A Nanopass framework for Zig

joelreymont · June 12, 2025, 11:00am

I’m trying to implement the Nanopass framework in Zig which requires extending union (enum) among other things. I took a stab at it below but is there a better way to do it?

Is there a way to make L2 show as nanopass.L2 instead of nanopass.extend(nanopass.L1,nanopass.L2__union_19543)?

Last but not least, unlike enum fields, union fields have an extra alignment field. I’m concerned that the values may become invalid if I just concatenate the two sets of union fields. Do I need to recalculate it for my new composite union L2 and how if so?
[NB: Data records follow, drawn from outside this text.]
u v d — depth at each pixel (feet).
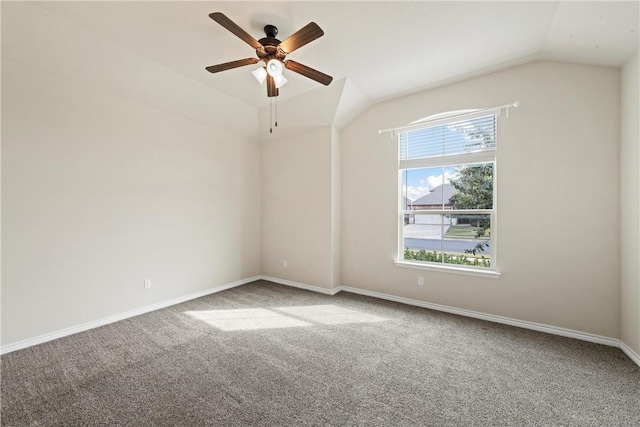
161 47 8.53
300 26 7.53
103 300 9.64
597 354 7.54
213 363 7.17
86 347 8.02
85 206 9.23
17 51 7.63
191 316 10.39
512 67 9.38
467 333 8.89
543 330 8.96
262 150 16.01
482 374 6.68
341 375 6.66
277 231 15.33
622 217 7.68
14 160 7.84
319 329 9.25
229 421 5.20
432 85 10.87
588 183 8.25
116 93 9.92
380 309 11.10
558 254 8.70
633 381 6.36
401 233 12.12
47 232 8.43
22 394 5.95
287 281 14.90
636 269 7.07
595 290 8.21
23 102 7.98
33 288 8.16
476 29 7.58
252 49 8.66
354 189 13.28
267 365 7.09
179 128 12.04
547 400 5.76
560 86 8.61
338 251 13.62
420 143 11.49
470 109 10.21
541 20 7.09
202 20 7.29
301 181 14.21
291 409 5.51
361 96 11.79
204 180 13.07
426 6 6.73
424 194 11.56
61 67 8.41
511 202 9.41
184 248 12.22
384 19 7.23
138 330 9.18
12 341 7.80
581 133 8.32
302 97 11.99
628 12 5.93
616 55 7.38
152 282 11.05
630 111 7.24
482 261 10.23
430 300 11.20
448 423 5.15
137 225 10.61
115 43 8.29
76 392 6.03
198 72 10.07
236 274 14.66
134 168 10.53
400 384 6.31
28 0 6.59
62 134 8.72
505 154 9.48
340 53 8.85
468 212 10.45
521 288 9.31
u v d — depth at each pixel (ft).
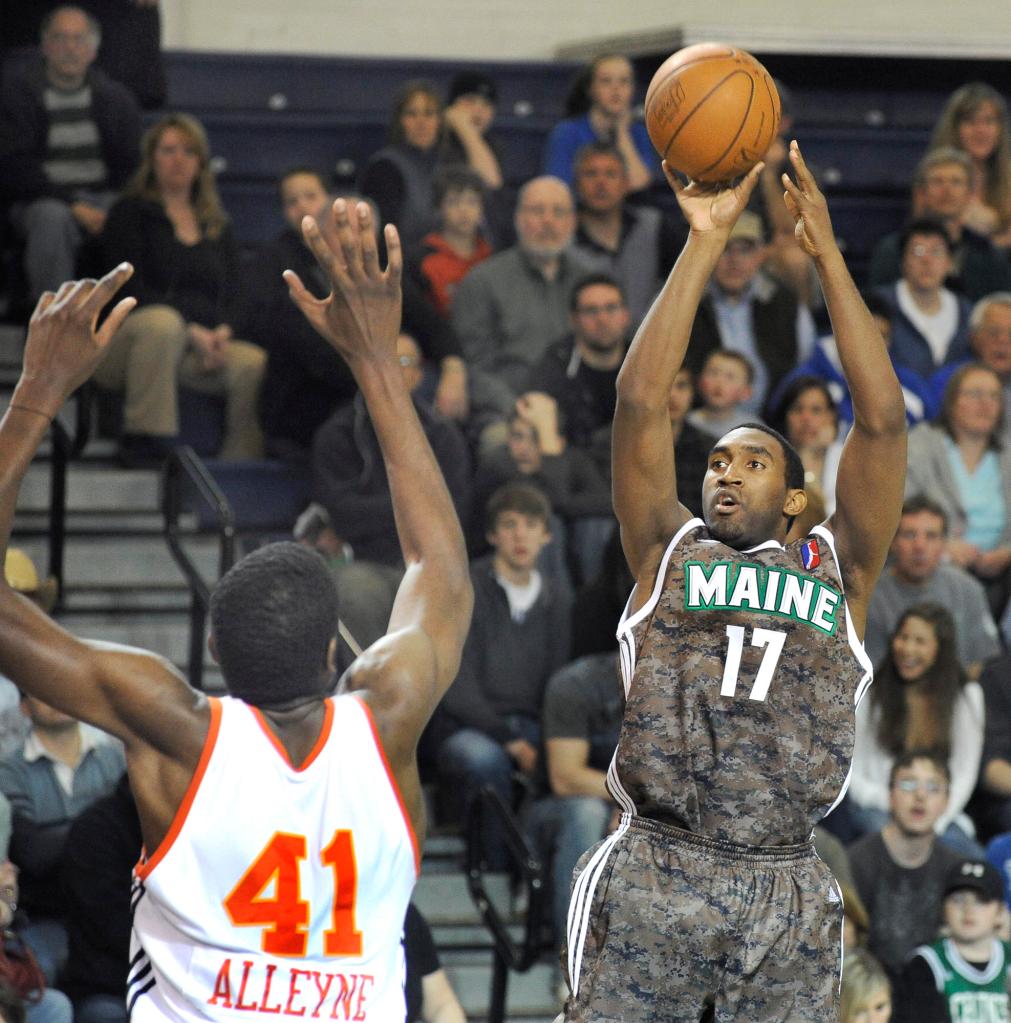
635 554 31.01
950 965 56.29
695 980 29.27
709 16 112.16
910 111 107.86
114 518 73.31
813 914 29.32
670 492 30.71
const std = @import("std");

pub const L1 = union(enum) {
    a: usize,
    b: usize,
};

pub const L2 = extend(L1, union(enum) {
    c: usize,
});

pub fn extend(Src: type, Dst: type) type {
    const src = @typeInfo(Src).@"union";
    const dst = @typeInfo(Dst).@"union";
    const src_len = src.fields.len;
    const dst_len = dst.fields.len;
    var enum_fields: [src_len + dst_len]std.builtin.Type.EnumField = undefined;
    inline for (src.fields, 0..) |field, i| {
        enum_fields[i] = .{ .name = field.name, .value = i };
    }
    inline for (dst.fields, src_len..) |field, i| {
        enum_fields[i] = .{ .name = field.name, .value = i };
    }
    const fields = src.fields ++ dst.fields;
    const dst_enum = @Type(.{
        .@"enum" = .{
            .tag_type = std.math.IntFittingRange(0, fields.len - 1),
            .fields = &enum_fields,
            .decls = &.{},
            .is_exhaustive = true,
        },
    });
    return @Type(.{
        .@"union" = .{
            .decls = &.{},
            .layout = .auto,
            .tag_type = dst_enum,
            .fields = src.fields ++ dst.fields,
        },
    });
}

// ❯ zig run nanopass.zig
// nanopass.extend(nanopass.L1,nanopass.L2__union_19543){ .a = 10 }
// nanopass.L1{ .a = 10 }%

pub fn main() void {
    std.debug.print("{}\n{}", .{ L2{ .a = 10 }, L1{ .a = 10 } });
}

To complete the framework, I’ll need to give users the ability to delete arms of the union.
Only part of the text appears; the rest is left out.